Planning for a future that centers well-being for people and the planet requires an understanding of the intersectionality of the ongoing crises of care and climate, the ways in which policy can deliver intersectional solutions, and the narratives that help and hurt this cause. Join the Climate Advocacy Lab with Tamara Toles O'Laughlin (EGA), Kahea Pacheco (Women's Earth Alliance), Amanda Novello (Data for Progress), and Mara Dolan (WEDO) for a deep dive into the report's findings as well as relevant takeaways for climate advocates and their work.
Implementing the Portland Clean Energy Fund: Challenges and Opportunities
In 2018, the Portland Clean Energy Fund (PCEF) campaign secured a landslide ballot measure victory in Portland, establishing a multi-million dollar municipal fund that addresses climate, economic, and racial justice by providing funding for renewable energy projects, job training and apprenticeship programs, and regenerative agriculture. Last year, we got to look “under the hood” with PCEF Steering Committee members to cover the history of the campaign, what PCEF does, and how the community-led coalition was able to win at the ballot box.

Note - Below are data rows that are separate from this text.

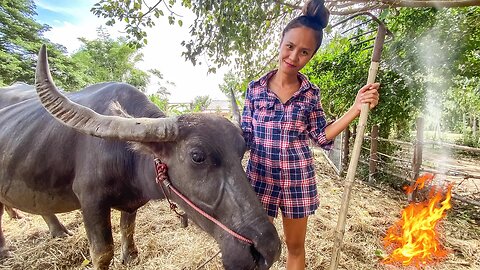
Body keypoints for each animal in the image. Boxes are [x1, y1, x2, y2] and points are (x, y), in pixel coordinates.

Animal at [0, 45, 282, 268]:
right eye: (197, 156)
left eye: (242, 150)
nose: (267, 250)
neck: (125, 156)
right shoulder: (90, 200)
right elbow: (102, 253)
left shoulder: (131, 203)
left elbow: (128, 226)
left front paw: (131, 256)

In a follow-up webinar, we came back together to share new developments on the victory and cover topics including:
- How has PCEF been implemented, and how is it helping the community build political power?
- What lessons have been learned since winning the legislation, and what challenges and insights does that bring?
- What would it take to replicate this winning model in your own context and municipality?
Resilience Before Disaster Interactive Webinar
This interactive webinar covered the process of how this collaboration between environmental justice and labor forces was facilitated, how they built a shared vision around resilience, a rundown of the report's key findings, and a guided activity for how to apply the report's insights to participants' local communities and organizing work.